Işık, bakanlık olarak sanayide her bir sektörün kendine özgü koşullarına artık daha fazla odaklandıklarını vurgulayarak, daha genel anlamda bütün sanayi sektörleri için Ar-Ge, kümelenme, tasarım gibi kavramların altını çizdiklerini ve bununla yetinmeyip daha spesifik alanlara yoğunlaştıklarını anlattı.
Amaçlarının, sorunları ortak akılla çözmek, birlikte çözüm önerileri geliştirmek ve kimya sektörünü daha ileriye taşıyacak politikaları ortaya koymak olduğunu belirten Işık, “Türkiye’ye baktığımızda kimya sektörünün 23 bin firmayla 290 binden fazla istihdam oluşturduğunu görüyoruz. Sektörün 2014 yılı faaliyet karlılığı, yüzde 7,3 ile imalat sanayi ortalamasının üstündedir” dedi.
Bakan Işık, sektörün 2000 yılında 2,2 milyar dolar olan ihracat rakamının 2014 yılında 15,5 milyar dolara ulaşmış olmasının sevindirici olduğunu dile getirerek, şöyle devam etti:
“Sektör geçen yıl 189 farklı ülkeye ihracat gerçekleştirerek de ciddi bir başarı göstermiştir ancak geçtiğimiz yıl 15,5 milyar dolar ihracata karşılık, 40 milyar dolarlık ithalat yapmışız.
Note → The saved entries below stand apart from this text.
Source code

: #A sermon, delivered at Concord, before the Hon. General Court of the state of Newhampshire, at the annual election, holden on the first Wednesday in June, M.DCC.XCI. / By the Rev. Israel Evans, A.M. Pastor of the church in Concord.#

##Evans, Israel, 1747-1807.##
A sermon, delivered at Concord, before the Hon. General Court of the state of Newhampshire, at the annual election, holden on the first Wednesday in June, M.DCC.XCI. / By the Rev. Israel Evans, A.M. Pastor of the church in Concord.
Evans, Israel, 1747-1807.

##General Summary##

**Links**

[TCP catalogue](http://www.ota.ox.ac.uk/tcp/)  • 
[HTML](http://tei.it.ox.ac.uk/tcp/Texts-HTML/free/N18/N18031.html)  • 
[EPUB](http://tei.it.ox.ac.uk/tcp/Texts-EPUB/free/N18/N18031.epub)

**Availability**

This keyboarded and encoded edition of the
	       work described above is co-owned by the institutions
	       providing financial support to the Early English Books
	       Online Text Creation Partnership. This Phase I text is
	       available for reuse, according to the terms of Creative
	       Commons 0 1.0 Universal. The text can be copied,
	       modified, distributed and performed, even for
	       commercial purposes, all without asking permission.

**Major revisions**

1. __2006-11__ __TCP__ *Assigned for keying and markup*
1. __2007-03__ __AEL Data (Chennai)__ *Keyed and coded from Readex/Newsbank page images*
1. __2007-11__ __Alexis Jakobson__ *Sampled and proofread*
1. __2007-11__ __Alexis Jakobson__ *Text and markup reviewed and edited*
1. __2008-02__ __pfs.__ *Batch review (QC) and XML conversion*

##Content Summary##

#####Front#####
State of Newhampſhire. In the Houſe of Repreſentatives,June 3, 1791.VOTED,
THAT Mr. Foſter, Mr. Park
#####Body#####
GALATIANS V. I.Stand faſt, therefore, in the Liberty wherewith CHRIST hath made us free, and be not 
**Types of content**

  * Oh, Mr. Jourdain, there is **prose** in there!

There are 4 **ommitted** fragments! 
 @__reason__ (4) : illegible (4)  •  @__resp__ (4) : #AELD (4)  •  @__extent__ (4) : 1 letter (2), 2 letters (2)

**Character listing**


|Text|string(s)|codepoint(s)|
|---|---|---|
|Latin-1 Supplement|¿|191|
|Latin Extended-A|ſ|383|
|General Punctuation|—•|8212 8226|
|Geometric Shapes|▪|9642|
Böyle bir dış ticaret açığı elbette kabul edilebilir değildir. Geçen sene ihracatımızın ithalatı karşılama oranı yüzde 65’ti. Kimya sektöründe ise bu oranın sadece yüzde 38 civarında olduğunu görüyoruz. Ülkemizin 2014 yılı dış ticaret açığının 84,5 milyar dolar olduğunu düşünürsek bunun yüzde 30’a yakın kısmı kimya sektöründen kaynaklanıyor. Bu açığa esas olarak sanayicimizin ara malı ithalatı neden olmaktadır. Yurtiçi üretimin yetersizliği dolayısıyla sanayici mecburen ithalata yönelmektedir. İthalatı yapılan ara malların büyük bir bölümünü ise petrokimyasal ürünler oluşturuyor.”
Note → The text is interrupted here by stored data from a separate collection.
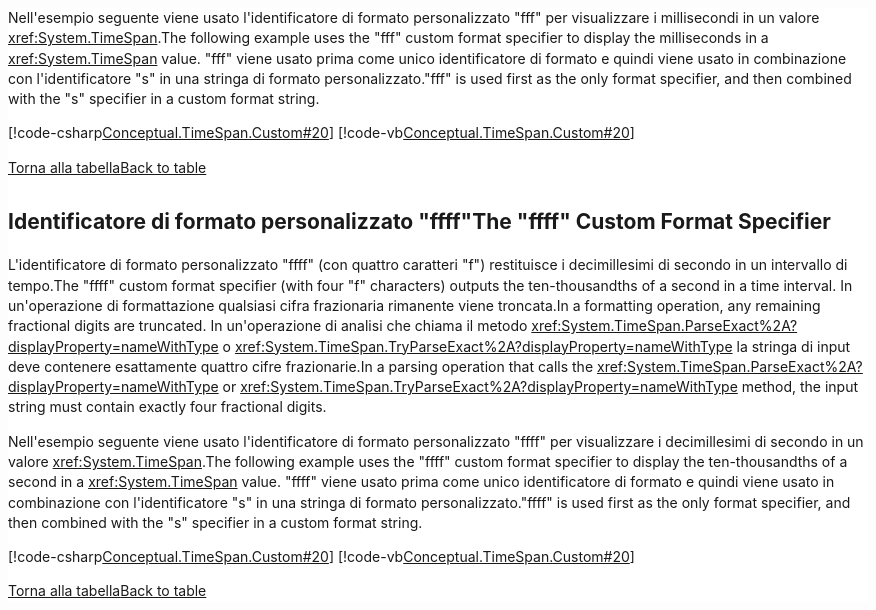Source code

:  <span data-ttu-id="a5054-366">Nell'esempio seguente viene usato l'identificatore di formato personalizzato "fff" per visualizzare i millisecondi in un valore <xref:System.TimeSpan>.</span><span class="sxs-lookup"><span data-stu-id="a5054-366">The following example uses the "fff" custom format specifier to display the milliseconds in a <xref:System.TimeSpan> value.</span></span> <span data-ttu-id="a5054-367">"fff" viene usato prima come unico identificatore di formato e quindi viene usato in combinazione con l'identificatore "s" in una stringa di formato personalizzato.</span><span class="sxs-lookup"><span data-stu-id="a5054-367">"fff" is used first as the only format specifier, and then combined with the "s" specifier in a custom format string.</span></span>  
  
 [!code-csharp[Conceptual.TimeSpan.Custom#20](../../../samples/snippets/csharp/VS_Snippets_CLR/conceptual.timespan.custom/cs/fspecifiers1.cs#20)]
 [!code-vb[Conceptual.TimeSpan.Custom#20](../../../samples/snippets/visualbasic/VS_Snippets_CLR/conceptual.timespan.custom/vb/fspecifiers1.vb#20)]  
  
 [<span data-ttu-id="a5054-368">Torna alla tabella</span><span class="sxs-lookup"><span data-stu-id="a5054-368">Back to table</span></span>](#table)  
  
<a name="f4Specifier"></a>   
## <a name="the-ffff-custom-format-specifier"></a><span data-ttu-id="a5054-369">Identificatore di formato personalizzato "ffff"</span><span class="sxs-lookup"><span data-stu-id="a5054-369">The "ffff" Custom Format Specifier</span></span>  
 <span data-ttu-id="a5054-370">L'identificatore di formato personalizzato "ffff" (con quattro caratteri "f") restituisce i decimillesimi di secondo in un intervallo di tempo.</span><span class="sxs-lookup"><span data-stu-id="a5054-370">The "ffff" custom format specifier (with four "f" characters) outputs the ten-thousandths of a second in a time interval.</span></span> <span data-ttu-id="a5054-371">In un'operazione di formattazione qualsiasi cifra frazionaria rimanente viene troncata.</span><span class="sxs-lookup"><span data-stu-id="a5054-371">In a formatting operation, any remaining fractional digits are truncated.</span></span> <span data-ttu-id="a5054-372">In un'operazione di analisi che chiama il metodo <xref:System.TimeSpan.ParseExact%2A?displayProperty=nameWithType> o <xref:System.TimeSpan.TryParseExact%2A?displayProperty=nameWithType> la stringa di input deve contenere esattamente quattro cifre frazionarie.</span><span class="sxs-lookup"><span data-stu-id="a5054-372">In a parsing operation that calls the <xref:System.TimeSpan.ParseExact%2A?displayProperty=nameWithType> or <xref:System.TimeSpan.TryParseExact%2A?displayProperty=nameWithType> method, the input string must contain exactly four fractional digits.</span></span>  
  
 <span data-ttu-id="a5054-373">Nell'esempio seguente viene usato l'identificatore di formato personalizzato "ffff" per visualizzare i decimillesimi di secondo in un valore <xref:System.TimeSpan>.</span><span class="sxs-lookup"><span data-stu-id="a5054-373">The following example uses the "ffff" custom format specifier to display the ten-thousandths of a second in a <xref:System.TimeSpan> value.</span></span> <span data-ttu-id="a5054-374">"ffff" viene usato prima come unico identificatore di formato e quindi viene usato in combinazione con l'identificatore "s" in una stringa di formato personalizzato.</span><span class="sxs-lookup"><span data-stu-id="a5054-374">"ffff" is used first as the only format specifier, and then combined with the "s" specifier in a custom format string.</span></span>  
  
 [!code-csharp[Conceptual.TimeSpan.Custom#20](../../../samples/snippets/csharp/VS_Snippets_CLR/conceptual.timespan.custom/cs/fspecifiers1.cs#20)]
 [!code-vb[Conceptual.TimeSpan.Custom#20](../../../samples/snippets/visualbasic/VS_Snippets_CLR/conceptual.timespan.custom/vb/fspecifiers1.vb#20)]  
  
 [<span data-ttu-id="a5054-375">Torna alla tabella</span><span class="sxs-lookup"><span data-stu-id="a5054-375">Back to table</span></span>](#table)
“Bu tablo ara malı üretiminin ne kritik bir konu olduğunu ortaya koyuyor”
Bu tablonun ara malı üretiminin ne kadar kritik ne derece stratejik bir konu olduğunu açık bir şekilde ortaya koyduğunu vurgulayan Işık, özellikle sanayicinin ihtiyaç duyduğu ara malları üretmeye başlayabilirlerse hem ithalatı azaltacağını hem de ihracatı artıracağını söyledi.
Işık, TÜBİTAK Kimyasal Teknoloji Enstitüsü’nde çok önemli Ar-Ge projeleri yürüttüklerine işaret ederek, bu projelerle selüloz türevleri, füze yakıtı, asfalt katkıları, metanol, azido polimer veya yüksek enerjili infilak maddesi gibi çeşitli çıktılar elde ettiklerini, bu projelerde ortaya çıkan tecrübenin orta vadede reel sektör için ciddi bir kaynak teşkil edeceğini anlattı.
Enstitüde yürüttükleri projelerde, reel sektörün ihtiyaç duyduğu test ve laboratuvar altyapısını da geliştirdiklerini ifade eden Işık, bu kapsamda, özellikle bor ve diğer minerallerin test ve analizi ile polimer teknolojilerin test ve analiziyle ilgili iki önemli projenin başarıyla devam ettiğini sözlerine ekledi.
Bakan Işık’ın konuşmasının ardından basına kapatılan toplantıda, kimya sektörünün durumuyla ilgili sunum gerçekleştirilirken, sektör temsilcileri sorun ve taleplerini dile getirdi.